Une fois le personnage crée (les dernières étapes étant l’apparence et le matériel) il est important de déterminer la raison de son appartenance au groupe. Cette rapide partie permet donc de souder le groupe autour d’un mentor, d’un vaisseau ou d’un holocron.
Puis vient la description des compétences (classées en 3 catégories elles-mêmes organisées par ordre alphabétique). Ainsi on trouve les compétences générales, celles de combat pour finir avec les connaissance (là encore on est dans le classique). Décrites par le menu, on imagine facilement les redites avec les deux autres jeux. La vraie bonne idée est plutôt dans l’aide pour les joueurs (et MJ) mal à l’aise avec l’improvisation, car chacun s’accompagne d’des exemples pour les différents niveaux de réussite ou d’échec.
La même chose est faite avec les talents. Leur application est plus restreinte que celle des compétences, mais leur effet est plus puissant. Certains talents relèvent de la force (à ne pas confondre avec des pouvoirs de la Force qui ne sont pas accessibles à la création, bien que les joueurs possèdent un score de Force de 1), mais ils nécessitent tous une description car ils s’appliquent dans des conditions particulières, certains ont des niveaux cumulables alors que d’autres ne se développent pas.

▶ [Liste des tâches]:
a) Selon l'extrait, en combien de catégories les compétences sont-elles classées, et lesquelles ?
b) Recopiez fidèlement le passage de l'extrait allant de « La même chose » jusqu'à « se développent pas. » inclus.
Les enregistrements ne sont pas nécessaires.

▶ [Données extraites]:

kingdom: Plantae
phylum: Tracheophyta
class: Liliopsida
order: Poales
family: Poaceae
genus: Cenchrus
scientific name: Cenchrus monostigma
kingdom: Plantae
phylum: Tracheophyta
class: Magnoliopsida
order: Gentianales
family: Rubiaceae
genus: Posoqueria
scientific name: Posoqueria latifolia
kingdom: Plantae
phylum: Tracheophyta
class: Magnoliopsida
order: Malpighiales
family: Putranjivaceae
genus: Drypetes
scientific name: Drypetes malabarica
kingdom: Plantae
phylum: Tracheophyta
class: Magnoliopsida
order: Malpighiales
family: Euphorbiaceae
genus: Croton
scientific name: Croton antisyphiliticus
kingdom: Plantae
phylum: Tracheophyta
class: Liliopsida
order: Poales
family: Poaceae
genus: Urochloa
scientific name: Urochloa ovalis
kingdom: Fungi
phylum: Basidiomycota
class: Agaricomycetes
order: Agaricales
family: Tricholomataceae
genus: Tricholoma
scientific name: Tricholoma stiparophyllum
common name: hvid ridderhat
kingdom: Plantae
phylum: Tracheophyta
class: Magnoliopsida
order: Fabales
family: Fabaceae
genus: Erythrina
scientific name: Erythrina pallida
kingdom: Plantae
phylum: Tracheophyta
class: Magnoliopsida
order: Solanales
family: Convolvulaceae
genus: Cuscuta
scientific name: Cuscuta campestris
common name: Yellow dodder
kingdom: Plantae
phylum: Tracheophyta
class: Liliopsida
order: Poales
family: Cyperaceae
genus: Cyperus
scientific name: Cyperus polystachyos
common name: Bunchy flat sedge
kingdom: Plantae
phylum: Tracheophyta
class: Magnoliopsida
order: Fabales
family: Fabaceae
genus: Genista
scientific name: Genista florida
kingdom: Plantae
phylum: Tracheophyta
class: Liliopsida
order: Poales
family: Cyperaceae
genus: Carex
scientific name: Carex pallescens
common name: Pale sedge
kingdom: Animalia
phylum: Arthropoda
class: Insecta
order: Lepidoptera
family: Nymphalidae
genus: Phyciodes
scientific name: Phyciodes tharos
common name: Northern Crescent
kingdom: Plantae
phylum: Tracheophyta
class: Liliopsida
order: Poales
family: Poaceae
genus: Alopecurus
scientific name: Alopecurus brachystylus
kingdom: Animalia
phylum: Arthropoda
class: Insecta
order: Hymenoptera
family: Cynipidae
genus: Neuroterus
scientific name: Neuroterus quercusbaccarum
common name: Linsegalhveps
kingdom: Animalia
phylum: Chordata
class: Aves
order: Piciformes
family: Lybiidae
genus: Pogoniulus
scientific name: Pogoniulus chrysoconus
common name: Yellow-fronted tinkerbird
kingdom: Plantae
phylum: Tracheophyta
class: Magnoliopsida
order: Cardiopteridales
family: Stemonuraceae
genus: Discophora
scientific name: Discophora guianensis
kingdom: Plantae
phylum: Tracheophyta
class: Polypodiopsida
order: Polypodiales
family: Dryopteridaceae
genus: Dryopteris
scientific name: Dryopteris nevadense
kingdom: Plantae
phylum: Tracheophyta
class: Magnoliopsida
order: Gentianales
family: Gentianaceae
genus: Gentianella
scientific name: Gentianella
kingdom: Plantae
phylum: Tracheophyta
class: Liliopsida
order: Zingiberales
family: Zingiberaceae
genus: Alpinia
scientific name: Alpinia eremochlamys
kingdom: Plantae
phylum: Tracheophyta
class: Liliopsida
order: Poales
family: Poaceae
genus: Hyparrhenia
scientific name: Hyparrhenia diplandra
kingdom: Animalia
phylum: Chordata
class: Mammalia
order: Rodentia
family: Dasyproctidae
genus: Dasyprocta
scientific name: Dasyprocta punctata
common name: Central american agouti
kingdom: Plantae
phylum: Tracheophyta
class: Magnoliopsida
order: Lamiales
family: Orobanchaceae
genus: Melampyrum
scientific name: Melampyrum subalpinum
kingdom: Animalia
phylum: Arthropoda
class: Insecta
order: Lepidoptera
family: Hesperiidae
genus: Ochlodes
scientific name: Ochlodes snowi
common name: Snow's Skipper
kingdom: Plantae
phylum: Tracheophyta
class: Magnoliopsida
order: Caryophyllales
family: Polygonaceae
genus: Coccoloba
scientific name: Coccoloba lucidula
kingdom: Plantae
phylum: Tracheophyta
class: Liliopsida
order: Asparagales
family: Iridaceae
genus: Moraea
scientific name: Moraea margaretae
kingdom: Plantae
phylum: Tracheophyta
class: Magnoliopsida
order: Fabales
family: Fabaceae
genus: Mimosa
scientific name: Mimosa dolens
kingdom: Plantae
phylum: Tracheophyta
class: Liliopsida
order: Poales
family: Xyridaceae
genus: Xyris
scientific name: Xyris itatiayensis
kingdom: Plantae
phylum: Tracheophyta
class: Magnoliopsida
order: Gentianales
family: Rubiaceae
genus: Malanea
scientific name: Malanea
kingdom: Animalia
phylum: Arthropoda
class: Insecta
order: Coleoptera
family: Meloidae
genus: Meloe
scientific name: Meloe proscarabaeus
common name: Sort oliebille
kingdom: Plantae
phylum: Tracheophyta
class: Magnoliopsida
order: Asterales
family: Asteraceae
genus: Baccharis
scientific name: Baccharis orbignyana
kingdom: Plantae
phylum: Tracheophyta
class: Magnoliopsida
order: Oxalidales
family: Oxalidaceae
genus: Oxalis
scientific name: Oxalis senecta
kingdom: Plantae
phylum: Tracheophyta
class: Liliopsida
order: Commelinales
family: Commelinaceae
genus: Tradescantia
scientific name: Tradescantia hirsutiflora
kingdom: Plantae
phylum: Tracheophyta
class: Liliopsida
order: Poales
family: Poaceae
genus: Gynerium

▶ [Réponses]:
a) En trois catégories : les compétences générales, les compétences de combat et les connaissances.

b)
La même chose est faite avec les talents. Leur application est plus restreinte que celle des compétences, mais leur effet est plus puissant. Certains talents relèvent de la force (à ne pas confondre avec des pouvoirs de la Force qui ne sont pas accessibles à la création, bien que les joueurs possèdent un score de Force de 1), mais ils nécessitent tous une description car ils s’appliquent dans des conditions particulières, certains ont des niveaux cumulables alors que d’autres ne se développent pas.